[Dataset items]
============
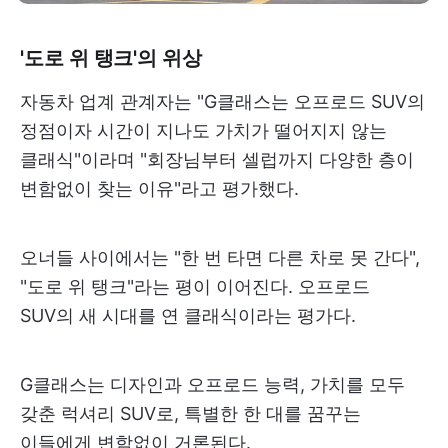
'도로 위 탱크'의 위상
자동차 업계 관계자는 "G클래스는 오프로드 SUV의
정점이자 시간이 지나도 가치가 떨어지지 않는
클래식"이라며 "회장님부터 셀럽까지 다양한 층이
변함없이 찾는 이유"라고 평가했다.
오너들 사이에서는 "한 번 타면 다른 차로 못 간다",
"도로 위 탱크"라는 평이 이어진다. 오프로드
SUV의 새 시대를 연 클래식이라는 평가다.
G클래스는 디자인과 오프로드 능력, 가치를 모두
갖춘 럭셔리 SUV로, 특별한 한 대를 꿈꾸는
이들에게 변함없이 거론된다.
============
- _TASK DIRECTIONS_: Please rewrite the data above, replacing every "G클래스" with "지바겐" and keeping everything else unchanged. Leave the pictures out of your answer.

- _EXPECTED OUTPUT_:
'도로 위 탱크'의 위상
자동차 업계 관계자는 "지바겐는 오프로드 SUV의
정점이자 시간이 지나도 가치가 떨어지지 않는
클래식"이라며 "회장님부터 셀럽까지 다양한 층이
변함없이 찾는 이유"라고 평가했다.
오너들 사이에서는 "한 번 타면 다른 차로 못 간다",
"도로 위 탱크"라는 평이 이어진다. 오프로드
SUV의 새 시대를 연 클래식이라는 평가다.
지바겐는 디자인과 오프로드 능력, 가치를 모두
갖춘 럭셔리 SUV로, 특별한 한 대를 꿈꾸는
이들에게 변함없이 거론된다.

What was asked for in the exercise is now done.